Out of a total of 100 points:
- Basic simulator: 90 points: 10 test cases: We will test your code against 10 cases (9 points per case) without transaction costs. Points per case are allocated as follows:
- 2.0: Correct number of days reported in the dataframe (should be the number of trading days between the start date and end date, inclusive).
- 5.0: Correct portfolio value on the last day +-0.1%
- 1.0: Correct Sharpe Ratio +-0.1%
- 1.0: Correct average daily return +-0.1%
- Transaction costs: 10 points: 5 test cases: We will test your code against 5 cases as follows:
- 2.0: Two test cases that evaluate commissions only (impact = 0)
- 2.0: Two test cases that evaluate impact only (commission = 0)
- 1.0: One test case with non-zero commission and impact.
Here are the test cases we used while grading. These are updated each semester, and released after grading.
Required, Allowed & Prohibited
- Your project must be coded in Python 2.7.x.
- Your code must run on one of the university-provided computers (e.g. buffet0.cc.gatech.edu).
- When utilizing any of the example orders files code must run in less than 10 seconds on one of the university-provided computers.
- To read in stock data, use only the functions in util.py. Only use the API methods provided here. Do NOT modify this file. For grading, we will use our own unmodified version.
- You can develop your code on your personal machine, but it must also run successfully on one of the university provided machines or virtual images.
- Your code may use standard Python libraries.
- Unladen African swallows.
- You may use the NumPy, SciPy, matplotlib and Pandas libraries. Be sure you are using the correct versions.
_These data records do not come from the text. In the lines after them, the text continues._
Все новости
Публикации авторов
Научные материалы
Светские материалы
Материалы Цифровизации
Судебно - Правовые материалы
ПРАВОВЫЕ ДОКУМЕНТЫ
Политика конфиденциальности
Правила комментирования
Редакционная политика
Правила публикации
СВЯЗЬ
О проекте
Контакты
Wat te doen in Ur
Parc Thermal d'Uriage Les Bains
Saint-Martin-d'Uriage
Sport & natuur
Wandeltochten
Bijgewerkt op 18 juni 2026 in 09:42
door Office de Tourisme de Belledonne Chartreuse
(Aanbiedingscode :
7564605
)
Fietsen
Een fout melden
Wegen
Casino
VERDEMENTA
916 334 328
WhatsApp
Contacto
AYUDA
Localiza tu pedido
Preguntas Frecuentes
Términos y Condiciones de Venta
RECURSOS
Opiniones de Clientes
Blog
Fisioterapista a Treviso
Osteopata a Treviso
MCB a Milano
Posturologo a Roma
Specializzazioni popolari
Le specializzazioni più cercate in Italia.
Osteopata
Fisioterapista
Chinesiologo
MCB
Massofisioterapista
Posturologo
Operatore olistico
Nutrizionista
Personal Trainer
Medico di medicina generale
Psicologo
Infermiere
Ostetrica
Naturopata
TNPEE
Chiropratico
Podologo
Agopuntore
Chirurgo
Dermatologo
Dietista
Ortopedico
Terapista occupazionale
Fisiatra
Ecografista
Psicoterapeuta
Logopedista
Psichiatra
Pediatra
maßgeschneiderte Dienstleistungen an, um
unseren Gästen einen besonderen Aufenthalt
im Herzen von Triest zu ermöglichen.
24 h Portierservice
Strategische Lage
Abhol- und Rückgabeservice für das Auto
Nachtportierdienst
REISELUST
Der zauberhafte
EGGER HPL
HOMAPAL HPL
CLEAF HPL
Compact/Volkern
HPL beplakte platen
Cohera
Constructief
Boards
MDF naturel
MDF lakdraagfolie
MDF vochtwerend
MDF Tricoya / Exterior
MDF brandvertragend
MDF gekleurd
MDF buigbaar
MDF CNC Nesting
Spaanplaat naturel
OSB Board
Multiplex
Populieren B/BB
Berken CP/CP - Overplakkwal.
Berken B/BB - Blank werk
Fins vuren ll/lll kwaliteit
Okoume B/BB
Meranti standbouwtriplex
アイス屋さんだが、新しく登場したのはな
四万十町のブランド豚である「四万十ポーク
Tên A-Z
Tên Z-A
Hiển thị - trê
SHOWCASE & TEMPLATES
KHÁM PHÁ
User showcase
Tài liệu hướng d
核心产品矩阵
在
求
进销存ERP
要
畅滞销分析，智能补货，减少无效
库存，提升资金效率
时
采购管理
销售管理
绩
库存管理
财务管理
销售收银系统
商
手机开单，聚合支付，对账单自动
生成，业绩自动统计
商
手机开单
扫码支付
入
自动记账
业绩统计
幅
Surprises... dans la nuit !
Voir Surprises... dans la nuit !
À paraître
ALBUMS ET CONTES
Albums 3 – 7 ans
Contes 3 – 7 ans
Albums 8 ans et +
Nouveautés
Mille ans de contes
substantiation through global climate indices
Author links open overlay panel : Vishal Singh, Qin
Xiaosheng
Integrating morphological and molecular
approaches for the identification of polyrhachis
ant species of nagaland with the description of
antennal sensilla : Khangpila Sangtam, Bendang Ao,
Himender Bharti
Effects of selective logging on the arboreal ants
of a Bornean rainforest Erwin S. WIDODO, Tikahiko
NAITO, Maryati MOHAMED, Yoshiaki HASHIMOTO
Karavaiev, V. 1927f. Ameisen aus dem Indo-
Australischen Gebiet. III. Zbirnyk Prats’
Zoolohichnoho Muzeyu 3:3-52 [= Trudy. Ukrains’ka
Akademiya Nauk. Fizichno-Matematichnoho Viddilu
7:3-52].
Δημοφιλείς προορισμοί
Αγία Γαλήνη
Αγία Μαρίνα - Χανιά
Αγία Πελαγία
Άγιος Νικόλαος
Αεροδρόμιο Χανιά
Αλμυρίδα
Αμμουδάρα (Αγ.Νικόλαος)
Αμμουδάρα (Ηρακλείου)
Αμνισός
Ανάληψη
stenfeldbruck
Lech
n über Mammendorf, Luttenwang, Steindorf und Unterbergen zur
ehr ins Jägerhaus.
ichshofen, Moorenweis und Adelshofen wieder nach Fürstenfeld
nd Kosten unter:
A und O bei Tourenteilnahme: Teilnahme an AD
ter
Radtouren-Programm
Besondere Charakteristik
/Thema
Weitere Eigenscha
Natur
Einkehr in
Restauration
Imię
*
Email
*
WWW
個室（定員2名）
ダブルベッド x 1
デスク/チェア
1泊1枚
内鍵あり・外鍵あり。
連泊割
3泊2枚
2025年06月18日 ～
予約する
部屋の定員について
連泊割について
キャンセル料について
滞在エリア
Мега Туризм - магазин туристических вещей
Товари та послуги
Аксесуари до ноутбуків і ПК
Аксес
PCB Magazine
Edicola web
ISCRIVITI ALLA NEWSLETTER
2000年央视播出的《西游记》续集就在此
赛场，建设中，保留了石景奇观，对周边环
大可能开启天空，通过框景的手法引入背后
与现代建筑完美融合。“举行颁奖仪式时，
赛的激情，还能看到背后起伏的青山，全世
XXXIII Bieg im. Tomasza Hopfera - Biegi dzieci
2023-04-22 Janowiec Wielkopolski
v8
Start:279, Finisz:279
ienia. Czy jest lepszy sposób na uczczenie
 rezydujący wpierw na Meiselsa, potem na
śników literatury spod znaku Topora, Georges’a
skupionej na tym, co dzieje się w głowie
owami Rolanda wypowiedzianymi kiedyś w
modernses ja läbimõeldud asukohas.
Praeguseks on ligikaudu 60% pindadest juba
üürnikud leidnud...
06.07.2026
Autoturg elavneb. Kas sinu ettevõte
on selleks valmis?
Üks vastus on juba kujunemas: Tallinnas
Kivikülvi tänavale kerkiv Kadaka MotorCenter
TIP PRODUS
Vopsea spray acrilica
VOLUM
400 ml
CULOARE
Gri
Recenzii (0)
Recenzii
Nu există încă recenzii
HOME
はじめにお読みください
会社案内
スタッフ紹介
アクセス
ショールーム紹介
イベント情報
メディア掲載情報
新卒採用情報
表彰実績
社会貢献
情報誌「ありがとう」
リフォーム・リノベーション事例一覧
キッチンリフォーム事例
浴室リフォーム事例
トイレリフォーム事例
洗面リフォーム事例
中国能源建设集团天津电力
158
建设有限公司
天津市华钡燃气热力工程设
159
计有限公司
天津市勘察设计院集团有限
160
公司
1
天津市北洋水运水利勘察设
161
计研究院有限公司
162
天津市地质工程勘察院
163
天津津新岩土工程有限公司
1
- Code provided by the instructor, or allowed by the instructor to be shared.
- To read in orders files pandas.read_csv() is allowed.
- Global variables.
- Reading in data by any means other than the API functions in util.py or pandas.read_csv()
- Any libraries or modules not listed in the "allowed" section above.
- Any code you did not write yourself.
- Code that takes longer than 10 seconds to run.
- Any Classes (other than Random) that create their own instance variables for later use (e.g., learners like kdtree).
- Q: How can I be sure that my function is returning a DataFrame? Q: Check the type of the returned item foo with type(foo)
- Q: Do we have to reject the order if the stock is not trading on that day? A: You should fill orders for any day the market is open, and reject orders for any day the market is closed. Suggested operation: Drop days when the market is not open (check by looking at SPY), fill forward, then fill back.
- Q: Is it true that the orders might not be in order in the csv? A: Yes.
- Q: Are we supposed to sort the date column after? A: Yes.
- Q: If we were to sort, we can assume that multiple orders on the same date won't have any side-effect if they are executed in random orders? A: Yes.
- Q: Should we assume the prices stay the same the whole day? A: Assume execution prices are adjusted close.
- Q: Do we return portvals daily for the entire periods including weekends, holidays and non-trading days? A: Only consider trading days. This should happen for you automatically when using get_data() from util.py
- Q: It seems like my avg_daily_returns and std are off compared to the wiki's because of this. If not, do we count trading days only for when list of symbols (or SPY) are traded A: Assume the market was open iff SPY was traded.
- Q: Is it okay to have NaNs in the final portfolio values that the function outputs? A: No, you should have a real number value for every date in the final portfolio value.